Stability of first order nonlinear ODE Consider the following ODE:
$$\frac{dy}{dt}=(y-1)(3-y)-ry,\quad r,y\in\mathbb{R^+}$$
$(a)$ Find the positive fixed points $y^*\geq0$ and determine their stability for all $r\geq 0$.
$(b)$ Sketch the values of $y^*$ against $r$ to produce the bifurcation diagram and find the value $r_c$ at which any bifurcation happens classifying the bifurcation found.
So I found the fixed points as $$y^*=\frac{4-r\pm \sqrt{r^2-8r+4}}{2}$$
But I'm really confused as to how to determine their stability. Also for the second part I know how to classify the bifurcation once its found - but obviously finding it is the hard part.
Could someone please offer some hints/what steps I need to do to get the finished answer (though I wouldn't mind if someone gave a full solution if they wanted to)
 A: Here's to hopin' no one writes a full answer thus robbing you of the distinct pleasure of working through the details.
Some remarks to get you on track:
To determine stability, it helps to have some physical intuition first.  Why is a point called a fixed point in the first place?  Well because if you are at that point at some time, then because $dy/dt = 0$, you'll just stay there.  

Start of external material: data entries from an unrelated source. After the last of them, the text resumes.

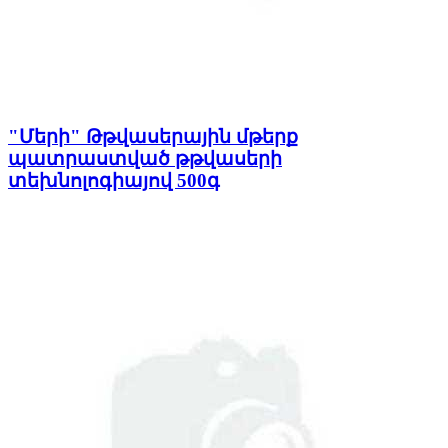
"Մերի" Թթվասերային մթերք
պատրաստված թթվասերի
տեխնոլոգիայով 500գ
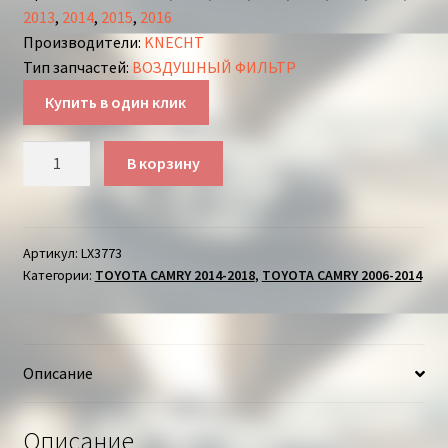
2013
,
2014
,
2015
,
2016
Производители
:
KNECHT
Тип запчастей
:
ВОЗДУШНЫЙ ФИЛЬТР
Купить в один клик
Количество
В корзину
товара
ВОЗДУШНЫЙ
ФИЛЬТР
ТОЙОТА
Артикул:
LX3773
Категории:
TOYOTA CAMRY 2014-2018
,
TOYOTA CAMRY 2006-2014
КАМРИ
Описание
Описание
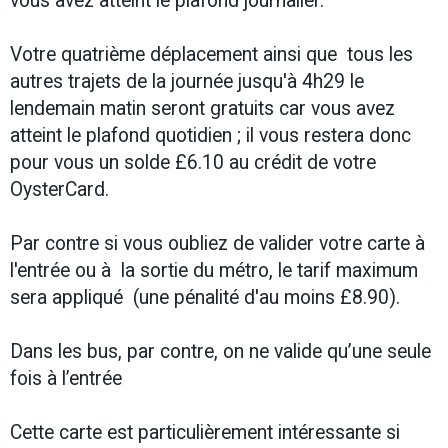
vous avez atteint le plafond journalier.
Votre quatrième déplacement ainsi que tous les
autres trajets de la journée jusqu'à 4h29 le
lendemain matin seront gratuits car vous avez
atteint le plafond quotidien ; il vous restera donc
pour vous un solde £6.10 au crédit de votre
OysterCard.
Par contre si vous oubliez de valider votre carte à
l'entrée ou à la sortie du métro, le tarif maximum
sera appliqué (une pénalité d'au moins £8.90).
Dans les bus, par contre, on ne valide qu’une seule
fois à l’entrée
Cette carte est particulièrement intéressante si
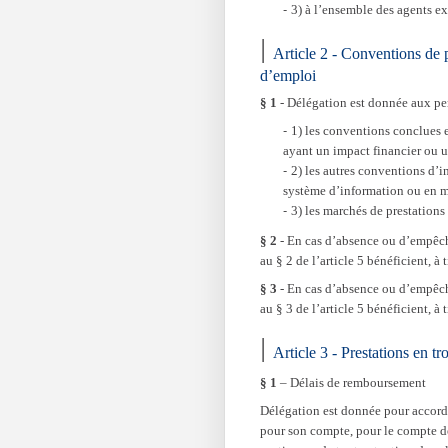
3) à l’ensemble des agents ex
Article 2 - Conventions de 
d’emploi
§ 1
- Délégation est donnée aux pers
1) les conventions conclues e
ayant un impact financier ou 
2) les autres conventions d’in
système d’information ou en m
3) les marchés de prestations
§ 2
- En cas d’absence ou d’empêch
au § 2 de l’article 5 bénéficient, à
§ 3
- En cas d’absence ou d’empêch
au § 3 de l’article 5 bénéficient, à 
Article 3 - Prestations en tr
§ 1
– Délais de remboursement
Délégation est donnée pour accorde
pour son compte, pour le compte d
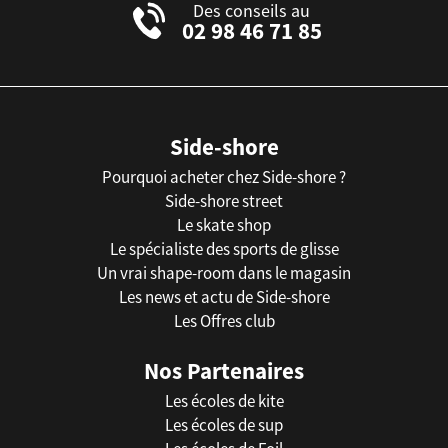
Des conseils au
02 98 46 71 85
Side-shore
Pourquoi acheter chez Side-shore ?
Side-shore street
Le skate shop
Le spécialiste des sports de glisse
Un vrai shape-room dans le magasin
Les news et actu de Side-shore
Les Offres club
Nos Partenaires
Les écoles de kite
Les écoles de sup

But what happens if you move every so slightly away from that fixed point?  Say you move to the right of it slightly.  Will the time-evolution of the equation move you back to toward the original point, or will it cause you to move away?  Well, if you move to the right slightly, then you'll move back to toward the fixed point if $dy/dt$ is negative there, and you'll move away if $dy/dt$ is positive there.  Can you see how it works if you move slightly to the left?
If the time-evolution of the equation tries to move you back to the fixed point when you move away slightly, it's called a stable fixed point, but if it tries to move you further away, then it's called unstable.  There could also be cases when there is stability in the rightward direction but not to the left, or vice versa.
A bifurcation happens when the fixed points change qualitatively.  For example, if fixed point(s) are created or destroyed at certain values of $r$, or if fixed points' stabilities change at certain value(s) of $r$.  You know what a fixed point is, and you know what its stability means now, so hopefully you can try to fill in the details from here.
Advice: Graph the right hand side of the ODE you wrote down.  Since the value of the right hand side equals the value of $dy/dt$, it can help answer questions like: when is that negative or positive? which is the type question you need to answer for determining stability.